Poster Session P9.5 Evaluation of an Alberta Hail Growth Model Using Severe Hail Proximity Soundings in the United States

Wednesday, 6 October 2004
Ryan Jewell, NOAA, Norman, OK; and J. C. Brimelow

Handout (1.1 MB)

A one dimensional hail growth model called “Hailcast” is tested as an operational forecast tool. The model uses observed or forecast soundings as input. Hailcast employs an ensemble method to produces 25 different updraft members,each using a slightly different temperature and dewpoint for the lifted parcel. This method accounts for some of the variability present and uncertainty in choosing a representative parcel temperature and dewpoint.

Hailcast was originally developed to forecast hail in South Africa and Alberta, where hail diameters larger than 2” are rare. In this study, a database of 382 severe (>= 0.75” diameter) hail proximity soundings within the contiguous U.S. was collected from 1997 to 2002. Unlike the Alberta database, this database includes 203 significant (>= 2” diameter) cases. Assuming severe hail of any size is likely, the model shows relatively high skill at delineating between low-end severe (< 2”) and significant (>= 2”) hail.

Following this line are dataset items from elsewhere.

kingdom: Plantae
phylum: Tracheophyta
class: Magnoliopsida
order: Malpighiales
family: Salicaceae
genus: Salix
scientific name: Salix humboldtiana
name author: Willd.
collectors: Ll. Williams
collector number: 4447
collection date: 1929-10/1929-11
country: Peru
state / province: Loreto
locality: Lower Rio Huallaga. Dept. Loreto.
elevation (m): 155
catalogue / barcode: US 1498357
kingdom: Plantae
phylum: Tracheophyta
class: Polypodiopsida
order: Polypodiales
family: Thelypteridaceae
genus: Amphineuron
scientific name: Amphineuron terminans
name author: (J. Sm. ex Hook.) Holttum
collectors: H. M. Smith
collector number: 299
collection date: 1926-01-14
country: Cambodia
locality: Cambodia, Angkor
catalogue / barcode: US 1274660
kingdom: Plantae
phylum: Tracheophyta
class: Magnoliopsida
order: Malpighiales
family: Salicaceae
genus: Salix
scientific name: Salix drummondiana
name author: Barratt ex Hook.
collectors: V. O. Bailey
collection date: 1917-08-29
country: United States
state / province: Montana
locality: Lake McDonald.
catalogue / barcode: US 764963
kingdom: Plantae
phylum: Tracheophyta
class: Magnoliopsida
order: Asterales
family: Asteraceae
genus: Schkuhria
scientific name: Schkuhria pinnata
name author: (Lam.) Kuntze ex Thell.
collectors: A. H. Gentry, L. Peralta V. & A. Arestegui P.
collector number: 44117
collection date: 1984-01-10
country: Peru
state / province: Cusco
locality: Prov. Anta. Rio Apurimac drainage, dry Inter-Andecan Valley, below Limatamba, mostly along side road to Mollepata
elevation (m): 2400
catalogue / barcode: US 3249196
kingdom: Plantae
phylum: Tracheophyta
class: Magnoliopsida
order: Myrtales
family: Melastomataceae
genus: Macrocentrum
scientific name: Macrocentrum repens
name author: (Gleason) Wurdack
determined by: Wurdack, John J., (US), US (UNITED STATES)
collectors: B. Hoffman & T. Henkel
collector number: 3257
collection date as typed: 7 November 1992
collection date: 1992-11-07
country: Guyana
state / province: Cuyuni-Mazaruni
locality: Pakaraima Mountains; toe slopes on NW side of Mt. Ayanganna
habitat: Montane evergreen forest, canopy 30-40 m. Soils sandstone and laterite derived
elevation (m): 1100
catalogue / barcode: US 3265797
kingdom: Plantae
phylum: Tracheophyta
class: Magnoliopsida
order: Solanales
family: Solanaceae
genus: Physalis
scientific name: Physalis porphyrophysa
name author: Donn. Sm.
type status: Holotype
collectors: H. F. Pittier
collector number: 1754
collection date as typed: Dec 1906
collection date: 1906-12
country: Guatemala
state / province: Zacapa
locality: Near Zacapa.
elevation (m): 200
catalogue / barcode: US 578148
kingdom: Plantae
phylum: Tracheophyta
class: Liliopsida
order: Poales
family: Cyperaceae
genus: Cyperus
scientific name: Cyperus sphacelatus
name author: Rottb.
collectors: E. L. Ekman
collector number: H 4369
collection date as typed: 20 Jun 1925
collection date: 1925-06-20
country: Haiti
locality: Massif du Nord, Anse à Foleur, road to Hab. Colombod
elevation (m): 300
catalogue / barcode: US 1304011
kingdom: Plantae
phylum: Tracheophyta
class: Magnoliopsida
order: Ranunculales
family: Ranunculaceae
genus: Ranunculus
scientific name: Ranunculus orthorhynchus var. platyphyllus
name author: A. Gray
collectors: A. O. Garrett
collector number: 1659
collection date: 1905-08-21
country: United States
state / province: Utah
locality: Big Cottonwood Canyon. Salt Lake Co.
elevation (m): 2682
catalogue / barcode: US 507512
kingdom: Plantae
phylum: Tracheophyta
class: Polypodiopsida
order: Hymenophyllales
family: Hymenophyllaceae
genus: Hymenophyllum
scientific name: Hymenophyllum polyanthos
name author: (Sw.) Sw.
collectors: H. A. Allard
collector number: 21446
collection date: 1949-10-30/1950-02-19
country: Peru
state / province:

The correlation between observed and forecast maximum hail diameter ranges from 0.65 to 0.74 depending on how reports are filtered. These numbers are in general agreement with past evaluations by Brimelow. Dividing the database into < 2" (NON-SIG) and > 2" (SIG) cases, the model is able to achieve a very high detection rate near 0.89 while falsely detecting SIG hail only 23% of the time. It is noteworthy that the model produces accurate forecasts despite large variability in thermodynamic environments in the U.S. large CAPE ranges), unlike those commonly observed in Alberta.